Lynds collapsed Thursday in the parking lot of the University of California, San Francisco, Medical Center while trying to visit his eldest daughter, who had been hospitalized there, said Kathleen Sharp, a family friend.

He died the next day at San Francisco General Hospital, Powning said.

Sharp said the author, who lived in Santa Barbara, had been ill for some time and had undergone several surgeries for a stomach condition.

In a career spanning more than four decades, Lynds wrote more than 80 novels and short stories, according to his Web site.

The first Dan Fortune novel, “Act of Fear,” was published in 1967 and won the Mystery Writers of America’s Edgar Award for best first novel. The last novel in the series, “Fortune’s World,” was published in 2000.

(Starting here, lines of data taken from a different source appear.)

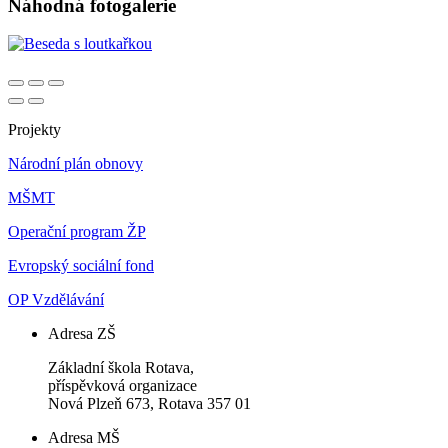
Náhodná fotogalerie
Projekty
Národní plán obnovy
MŠMT
Operační program ŽP
Evropský sociální fond
OP Vzdělávání
Adresa ZŠ
Základní škola Rotava,
příspěvková organizace
Nová Plzeň 673, Rotava 357 01
Adresa MŠ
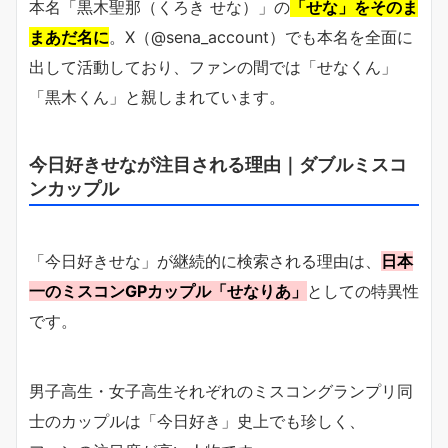
本名「黒木聖那（くろき せな）」の
「せな」をそのま
まあだ名に
。X（@sena_account）でも本名を全面に
出して活動しており、ファンの間では「せなくん」
「黒木くん」と親しまれています。
今日好きせなが注目される理由｜ダブルミスコ
ンカップル
「今日好きせな」が継続的に検索される理由は、
日本
一のミスコンGPカップル「せなりあ」
としての特異性
です。
男子高生・女子高生それぞれのミスコングランプリ同
士のカップルは「今日好き」史上でも珍しく、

The Fortune novels were praised for their writing and for their willingness to reflect on contemporary political and social controversies.

“I write mysteries to say something, not just for entertainment,” Lynds told the Santa Barbara News-Press in 1982.

Lynds was born in New York and moved to Santa Barbara in 1965.

The Santa Barbara News-Press (Dennis’ local paper)

The Celebration of Dennis Lynds

The Celebration of Dennis Lynds will be held Sat, Aug. 27, from 10:30 a.m to 2:00 p.m. at the Unitarian Church in Santa Barbara. Please wear your cowboy hats and boots if so moved. And feel free to bring food and drink to share.

The family has requested that any donations should be sent to either:

The Dennis Lynds Special Collections at UCSB, Santa Barbara, CA 93106-9010. (Checks should be made to UC Regents, indicating it’s for UCSB’s Davidson Library, Lynds collection.)

Or to the Democratic Socialists of America, 180 Varick St., 12th Floor, New York, NY 10014. Dennis, who was honored with a Purple Heart and other medals during World War II, was a card-carrying member.